If you’ve been to a live show in the past 10 years, you know what I mean. When an artist looks into the crowd to connect with their fans, they’re met with a sea of phones instead of faces. Or even worse… a fan is trying to see the artist with their own eyes, but they can’t, because their view is obstructed by a million screens. If I wanted to see my favorite artist through a screen, I would’ve saved a few hundred dollars and gone on YouTube.
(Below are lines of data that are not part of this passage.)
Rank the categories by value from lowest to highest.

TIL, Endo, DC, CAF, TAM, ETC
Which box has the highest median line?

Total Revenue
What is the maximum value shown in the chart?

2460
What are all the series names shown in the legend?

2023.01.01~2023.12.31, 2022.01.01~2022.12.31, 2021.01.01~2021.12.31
I’m not the only one who’s fed up. The phone-free movement has been around ever since your dad was asking you not to text at the dinner table. But recently, phone-free clubs have started their own revolution, offering a taste of the good old days before everyone felt the need to share their entire night with the internet. These clubs, popping up in the biggest cities for nightlife around the world, prohibit filming, or the use of phones on the dance floor altogether and encourage genuine connection. “But what if I want that girl’s number?” you might ask… You’re gonna have to dust off the old memory, or keep a pen close by for desperate times.

If I wanted to see my favorite artist through a screen, I would’ve saved a few hundred dollars and gone on YouTube.
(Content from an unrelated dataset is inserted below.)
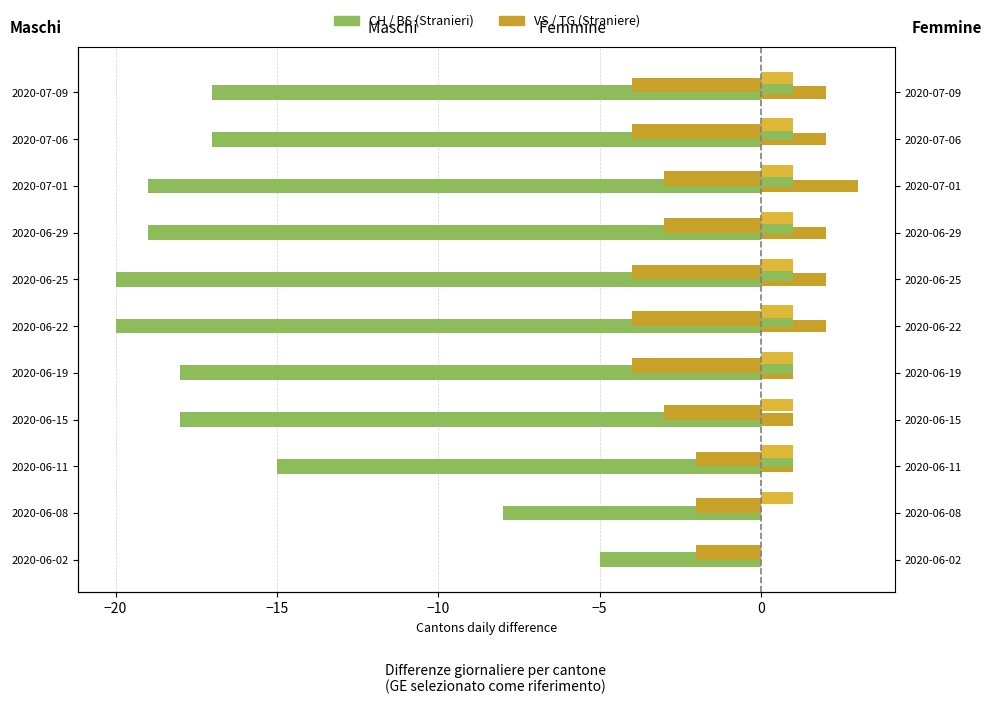

What is the difference between the maximum and minimum values in the BS (pos) series?

3.0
Some people might see this 2020s prohibition as harsh, but I see it as a beacon of hope for nightlife, which has been on the decline for years.

 

Something magical happens when people are forced to break the invisible social barrier created by phones and connect with each other without a crutch. Once the nerves wear off, people begin to talk to each other, make new friends and actually dance. The energy is just different.

And it’s not just nostalgia talking — it’s science. When you’re not worried about capturing the perfect clip for your story, your brain stops splitting its attention. You hear the bass more deeply, you notice the way the lights sweep across the room, and you feel the collective pulse of a crowd moving as one organism. That presence is the whole point of nightlife. It’s why DJs spend hours crafting sets with emotional arcs, why clubs invest in sound systems that make your chest vibrate, why we bother getting dressed up just to sweat with strangers in a dark room. None of that lands when half the crowd is hunched over their phones.

Something magical happens when people are forced to break the invisible social barrier created by phones and connect with each other without a crutch.

Phone-free spaces remind us that nightlife isn’t a content factory — it’s a community. And communities feel best when everyone is fully there. The irony is that the moments we most want to document are the exact ones we ruin by trying to capture them. The best nights of your life aren’t the ones you post; they’re the ones you remember because you lived them.